Reputation: 518
I have been having some trouble with my understanding of how foreign keys work in sqlite3.
Im trying to get the userid (james) in one table userstuff to appear as foreign key in my otherstuff table. Yet when I query it returns None.
So far I have tried:
Code
import sqlite3 as sq
class DATAB:
def __init__(self):
self.conn = sq.connect("Atest.db")
self.conn.execute("pragma foreign_keys")
self.c = self.conn.cursor()
self.createtable()
self.defaultdata()
self.show_details() # NOTE DEFAULT DATA ALREADY RAN
def createtable(self):
self.c.execute("CREATE TABLE IF NOT EXISTS userstuff("
"userid TEXT NOT NULL PRIMARY KEY,"
" password TEXT)")
self.c.execute("CREATE TABLE IF NOT EXISTS otherstuff("
"anotherid TEXT NOT NULL PRIMARY KEY,"
"password TEXT,"
"user_id TEXT REFERENCES userstuff(userid))")
def defaultdata(self):
self.c.execute("INSERT INTO userstuff (userid, password) VALUES (?, ?)", ('james', 'password'))

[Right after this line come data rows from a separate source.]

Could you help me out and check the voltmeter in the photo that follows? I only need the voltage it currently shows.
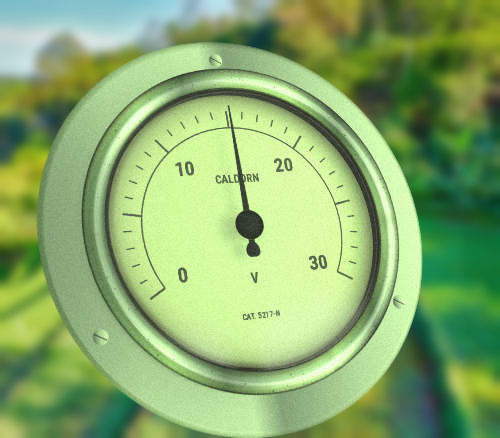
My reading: 15 V
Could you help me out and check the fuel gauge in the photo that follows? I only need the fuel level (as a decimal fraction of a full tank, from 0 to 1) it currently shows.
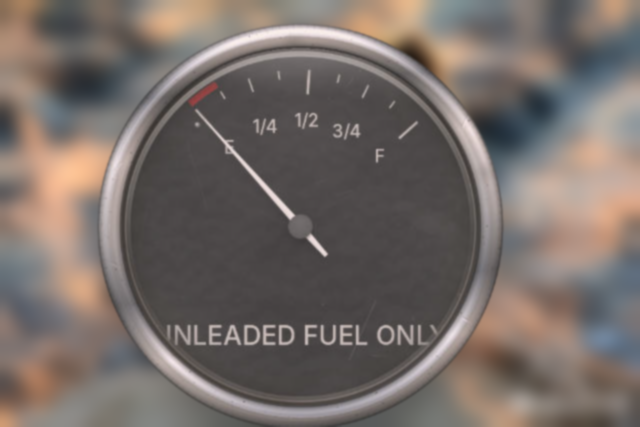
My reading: 0
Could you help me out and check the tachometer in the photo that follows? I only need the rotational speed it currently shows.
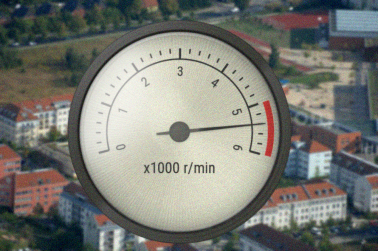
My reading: 5400 rpm
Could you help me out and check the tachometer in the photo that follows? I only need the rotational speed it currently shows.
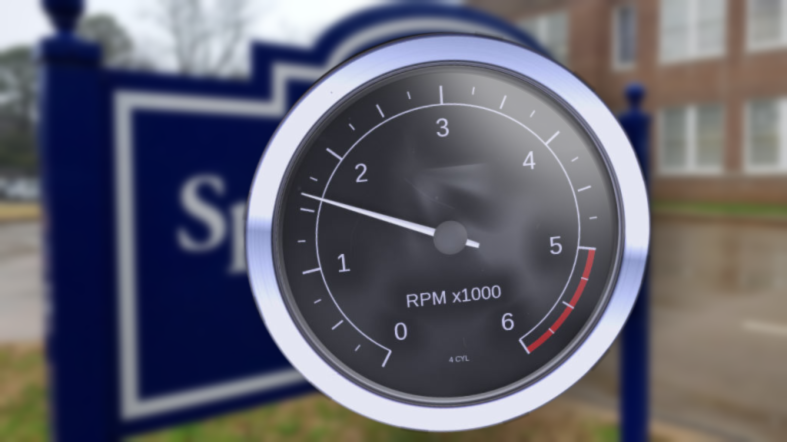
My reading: 1625 rpm
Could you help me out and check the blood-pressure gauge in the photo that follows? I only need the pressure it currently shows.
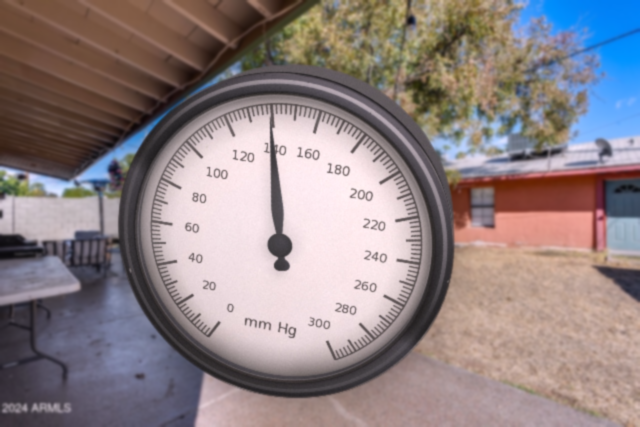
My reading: 140 mmHg
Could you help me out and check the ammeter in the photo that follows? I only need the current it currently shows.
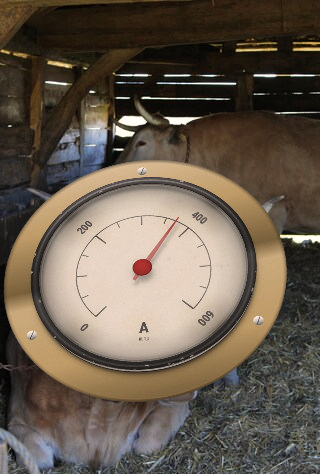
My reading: 375 A
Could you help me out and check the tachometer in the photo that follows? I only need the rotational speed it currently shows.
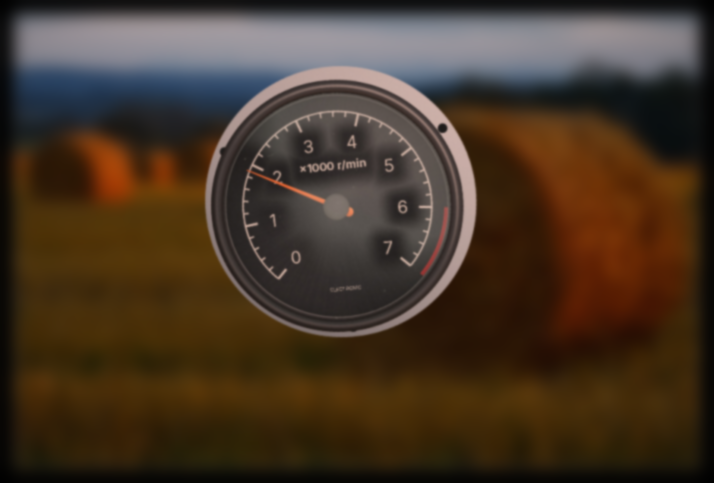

self.c.execute("INSERT INTO otherstuff (anotherid, password, user_id) VALUES (?, ?, ?)",('aname', 'password', 'james'))
self.conn.commit()
def show_details(self):
self.c.execute("SELECT user_id FROM otherstuff, userstuff WHERE userstuff.userid=james AND userstuff.userid=otherstuff.user_id")
print(self.c.fetchall())
self.conn.commit()
import test2 as ts
x = ts.DATAB()
Many thanks
Upvotes: 1
Views: 1793
Reputation: 180020
A foreign key constraint is just that, a constraint.
This means that it prevents you from inserting data that would violate the constraint; in this case, it would prevent you from inserting a non-NULL user_id
value that does not exist in the parent table.
By default, foreign key constraints allow NULL values. If you want to prevent userstuff
rows without a parent row, add a NOT NULL constraint to the user_id
column.
In any case, a constraint does not magically generate data (and the database cannot know which ID you want). If you want to reference a specific row of the parent table, you have to insert its ID.